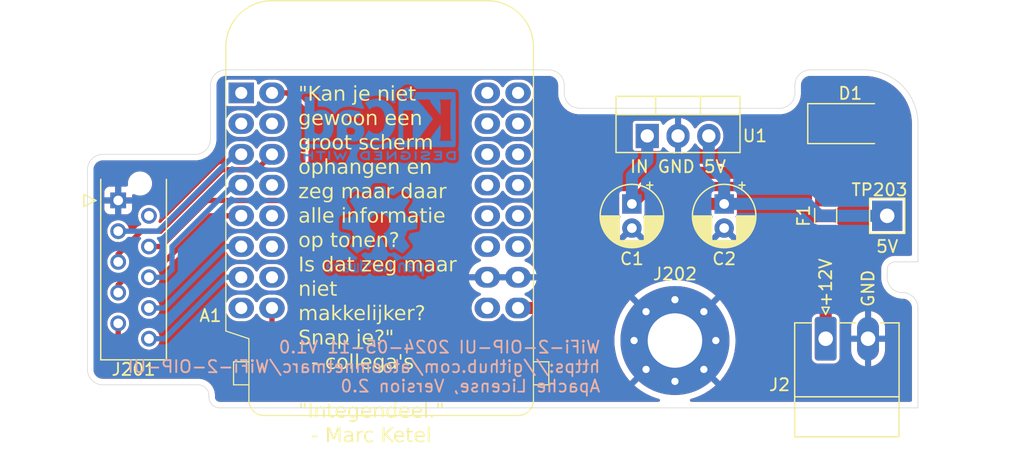
<source format=kicad_pcb>
(kicad_pcb
	(version 20240108)
	(generator "pcbnew")
	(generator_version "8.0")
	(general
		(thickness 1.6)
		(legacy_teardrops no)
	)
	(paper "A4")
	(title_block
		(title "WiFi-2-OIP-UI")
		(date "2024-05-11")
		(rev "V1.0")
		(company "https://github.com/atoomnetmarc/WiFi-2-OIP-UI")
		(comment 1 "Apache License, Version 2.0")
	)
	(layers
		(0 "F.Cu" signal)
		(31 "B.Cu" signal)
		(32 "B.Adhes" user "B.Adhesive")
		(33 "F.Adhes" user "F.Adhesive")
		(34 "B.Paste" user)
		(35 "F.Paste" user)
		(36 "B.SilkS" user "B.Silkscreen")
		(37 "F.SilkS" user "F.Silkscreen")
		(38 "B.Mask" user)
		(39 "F.Mask" user)
		(40 "Dwgs.User" user "User.Drawings")
		(41 "Cmts.User" user "User.Comments")
		(42 "Eco1.User" user "User.Eco1")
		(43 "Eco2.User" user "User.Eco2")
		(44 "Edge.Cuts" user)
		(45 "Margin" user)
		(46 "B.CrtYd" user "B.Courtyard")
		(47 "F.CrtYd" user "F.Courtyard")
		(48 "B.Fab" user)
		(49 "F.Fab" user)
		(50 "User.1" user)
		(51 "User.2" user)
		(52 "User.3" user)
		(53 "User.4" user)
		(54 "User.5" user)
		(55 "User.6" user)
		(56 "User.7" user)
		(57 "User.8" user)
		(58 "User.9" user)
	)
	(setup
		(pad_to_mask_clearance 0)
		(allow_soldermask_bridges_in_footprints no)
		(pcbplotparams
			(layerselection 0x00010fc_ffffffff)
			(plot_on_all_layers_selection 0x0000000_00000000)
			(disableapertmacros no)
			(usegerberextensions yes)
			(usegerberattributes no)
			(usegerberadvancedattributes no)
			(creategerberjobfile no)
			(dashed_line_dash_ratio 12.000000)
			(dashed_line_gap_ratio 3.000000)
			(svgprecision 4)
			(plotframeref no)
			(viasonmask yes)
			(mode 1)
			(useauxorigin no)
			(hpglpennumber 1)
			(hpglpenspeed 20)
			(hpglpendiameter 15.000000)
			(pdf_front_fp_property_popups yes)
			(pdf_back_fp_property_popups yes)
			(dxfpolygonmode yes)
			(dxfimperialunits yes)
			(dxfusepcbnewfont yes)
			(psnegative no)
			(psa4output no)
			(plotreference yes)
			(plotvalue no)
			(plotfptext yes)
			(plotinvisibletext no)
			(sketchpadsonfab no)
			(subtractmaskfromsilk yes)
			(outputformat 1)
			(mirror no)
			(drillshape 0)
			(scaleselection 1)
			(outputdirectory "gerber")
		)
	)
	(net 0 "")
	(net 1 "/MCU_~{INT}")
	(net 2 "/LCD_RS")
	(net 3 "/SPI_CLK")
	(net 4 "/SPI_~{SS}_LCD")
	(net 5 "/SPI_MOSI")
	(net 6 "/SPI_MISO")
	(net 7 "/MCU_RST")
	(net 8 "/SPI_~{SS}_MCU")
	(net 9 "GND")
	(net 10 "Net-(D1-A)")
	(net 11 "Net-(D1-K)")
	(net 12 "+5V")
	(net 13 "+12V")
	(net 14 "unconnected-(A1-T13{slash}A12{slash}IO13-Pad15)")
	(net 15 "unconnected-(A1-T3{slash}A2{slash}IO3-Pad2)")
	(net 16 "unconnected-(A1-T10{slash}A9{slash}IO10-Pad14)")
	(net 17 "unconnected-(A1-IO39{slash}TXD-Pad25)")
	(net 18 "unconnected-(A1-IO36-Pad19)")
	(net 19 "+3.3V")
	(net 20 "unconnected-(A1-LED{slash}A14{slash}IO15-Pad24)")
	(net 21 "unconnected-(A1-T2{slash}A1{slash}IO2-Pad10)")
	(net 22 "unconnected-(A1-IO40-Pad17)")
	(net 23 "unconnected-(A1-IO18{slash}DAC2{slash}A17{slash}10K_pullup-Pad29)")
	(net 24 "unconnected-(A1-EN{slash}button-Pad1)")
	(net 25 "unconnected-(A1-IO34-Pad20)")
	(net 26 "unconnected-(A1-IO17{slash}DAC1{slash}A16-Pad22)")
	(net 27 "unconnected-(A1-IO35{slash}SCL-Pad27)")
	(net 28 "unconnected-(A1-T8{slash}A7{slash}IO8-Pad13)")
	(net 29 "unconnected-(A1-IO21-Pad21)")
	(net 30 "unconnected-(A1-T6{slash}A5{slash}IO6-Pad12)")
	(net 31 "unconnected-(A1-IO37{slash}RXD-Pad26)")
	(net 32 "unconnected-(A1-IO38-Pad18)")
	(net 33 "unconnected-(A1-IO33{slash}SDA-Pad28)")
	(net 34 "unconnected-(A1-A15{slash}IO16-Pad30)")
	(net 35 "unconnected-(J201-Pin_2-Pad2)")
	(footprint "Module-extra:Wemos-S2-mini" (layer "F.Cu") (at 124.46 86.36))
	(footprint "Capacitor_THT:CP_Radial_D5.0mm_P2.00mm" (layer "F.Cu") (at 164.338 95.536 -90))
	(footprint "Connector_TE-Connectivity:TE_Micro-MaTch_1-215079-0_2x05_P1.27mm_Vertical" (layer "F.Cu") (at 114.3 95.25))
	(footprint "Capacitor_THT:CP_Radial_D5.0mm_P2.00mm" (layer "F.Cu") (at 156.718 95.536 -90))
	(footprint "TestPoint:TestPoint_THTPad_2.5x2.5mm_Drill1.2mm" (layer "F.Cu") (at 177.8 96.52))
	(footprint "Connector_Phoenix_MC:PhoenixContact_MC_1,5_2-G-3.5_1x02_P3.50mm_Horizontal" (layer "F.Cu") (at 172.72 106.68))
	(footprint "Diode_SMD:D_SMA" (layer "F.Cu") (at 174.752 88.9))
	(footprint "Package_TO_SOT_THT:TO-220-3_Vertical" (layer "F.Cu") (at 157.988 89.916))
	(footprint "Fuse:Fuse_1206_3216Metric_Pad1.42x1.75mm_HandSolder" (layer "F.Cu") (at 172.72 96.52 90))
	(footprint "MountingHole:MountingHole_4.5mm_Pad_Via" (layer "F.Cu") (at 160.274 106.83))
	(footprint "Symbol:KiCad-Logo2_5mm_Copper" (layer "B.Cu") (at 135.89 88.9 180))
	(footprint "Symbol:OSHW-Logo2_9.8x8mm_Copper" (layer "B.Cu") (at 135.89 97.79 180))
	(gr_line
		(start 151.13 85.725)
		(end 151.13 86.36)
		(stroke
			(width 0.05)
			(type default)
		)
		(layer "Edge.Cuts")
		(uuid "02a4c17d-2b34-4ade-88c9-1b90a9c7c33e")
	)
	(gr_arc
		(start 179.07 102.87)
		(mid 179.968026 103.241974)
		(end 180.34 104.14)
		(stroke
			(width 0.05)
			(type default)
		)
		(layer "Edge.Cuts")
		(uuid "0515d60f-1eb7-4dae-ad58-50387d248fd7")
	)
	(gr_line
		(start 121.92 90.17)
		(end 121.92 85.725)
		(stroke
			(width 0.05)
			(type default)
		)
		(layer "Edge.Cuts")
		(uuid "0fc55867-3487-439f-8871-f58ec08aca5b")
	)
	(gr_arc
		(start 120.904 110.49)
		(mid 121.532618 110.750382)
		(end 121.793 111.379)
		(stroke
			(width 0.05)
			(type default)
		)
		(layer "Edge.Cuts")
		(uuid "1ca3813a-bea1-42d2-b9c8-5658510998f8")
	)
	(gr_line
		(start 180.34 100.33)
		(end 180.34 88.9)
		(stroke
			(width 0.05)
			(type default)
		)
		(layer "Edge.Cuts")
		(uuid "2f3bfb73-77ed-4689-bf99-1799063c3df5")
	)
	(gr_line
		(start 149.86 84.455)
		(end 123.19 84.455)
		(stroke
			(width 0.05)
			(type default)
		)
		(layer "Edge.Cuts")
		(uuid "38042169-7121-4dbd-99b6-4c173fb3fed5")
	)
	(gr_line
		(start 175.895 84.455)
		(end 171.45 84.455)
		(stroke
			(width 0.05)
			(type default)
		)
		(layer "Edge.Cuts")
		(uuid "3804f8ab-2598-45e9-965b-66191f908dee")
	)
	(gr_line
		(start 122.682 112.395)
		(end 180.34 112.395)
		(stroke
			(width 0.05)
			(type default)
		)
		(layer "Edge.Cuts")
		(uuid "400f96db-e141-4e2b-9341-249b30951d71")
	)
	(gr_line
		(start 180.34 100.33)
		(end 178.435 100.33)
		(stroke
			(width 0.05)
			(type default)
		)
		(layer "Edge.Cuts")
		(uuid "48f15674-4254-496e-b1b2-7bb2d22e71a3")
	)
	(gr_line
		(start 111.76 92.71)
		(end 111.76 109.22)
		(stroke
			(width 0.05)
			(type default)
		)
		(layer "Edge.Cuts")
		(uuid "4aca27eb-60f2-4277-91e9-4b12197b7ef8")
	)
	(gr_arc
		(start 122.682 112.395)
		(mid 122.053382 112.134618)
		(end 121.793 111.506)
		(stroke
			(width 0.05)
			(type default)
		)
		(layer "Edge.Cuts")
... [603575 chars truncated]
</source>
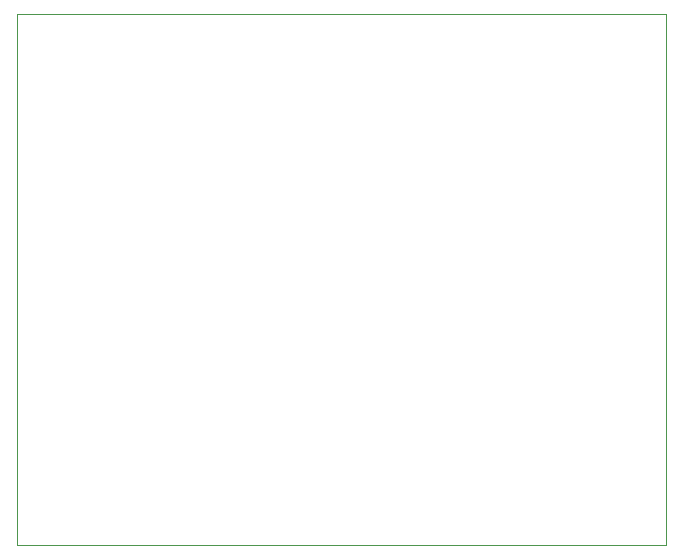
<source format=gbr>
%TF.GenerationSoftware,KiCad,Pcbnew,9.0.2*%
%TF.CreationDate,2025-06-25T21:04:22+02:00*%
%TF.ProjectId,Schrankbeleuchtung,53636872-616e-46b6-9265-6c6575636874,rev?*%
%TF.SameCoordinates,Original*%
%TF.FileFunction,Profile,NP*%
%FSLAX46Y46*%
G04 Gerber Fmt 4.6, Leading zero omitted, Abs format (unit mm)*
G04 Created by KiCad (PCBNEW 9.0.2) date 2025-06-25 21:04:22*
%MOMM*%
%LPD*%
G01*
G04 APERTURE LIST*
%TA.AperFunction,Profile*%
%ADD10C,0.050000*%
%TD*%
G04 APERTURE END LIST*
D10*
X45000000Y-45000000D02*
X100000000Y-45000000D01*
X100000000Y-90000000D01*
X45000000Y-90000000D01*
X45000000Y-45000000D01*
M02*

</source>
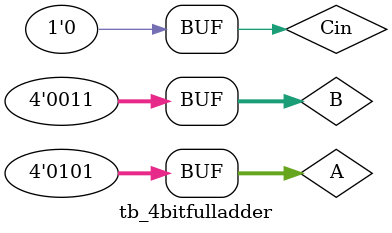
<source format=v>
`timescale 1ns/1ps

module tb_4bitfulladder ();
    reg [3 : 0] A, B;
    reg Cin;

    wire [3 : 0] S;
    wire Cout;

    initial begin
        A = 4'b0000;
        B = 4'b0000;
        Cin = 1'b0; // initialize

        #50 A = 4'b0001; B = 4'b0010; // output will be 4'b0011
        #50 A = 4'b0101; B = 4'b0011; // output will be 4'b1000    
    end

    
    // integer i, j;
    // initial begin

    //     for(i = 0; i < 15; i = i + 1) begin
    //         for(j = 0; j < 15; j = j + 1) begin
    //             #50 A = i; B = j;
    //         end
    //     end
    // end
   

    // DUT instantiation
    four_bitfulladder four_bitfulladder_inst0 (
        .A(A), .B(B),
        .Cin(Cin),

        .S(S),
        .Cout(Cout) 
    );

endmodule




</source>
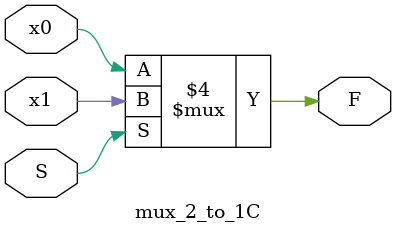
<source format=sv>

module mux_2_to_1C (input x0, x1, S, output F);
    // Se 0, entao x0, caso contrario x1
    always @(*) begin
        if (S == 0) begin
            F = x0;
        end
        else begin
            F = x1;
        end
    end 
endmodule

</source>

- - -

#### Written task:
Which lines in the data above hold the string "WiFi"? Show each one.

#### Answer to the problem:
		(title "WiFi-2-OIP-UI")
		(company "https://github.com/atoomnetmarc/WiFi-2-OIP-UI")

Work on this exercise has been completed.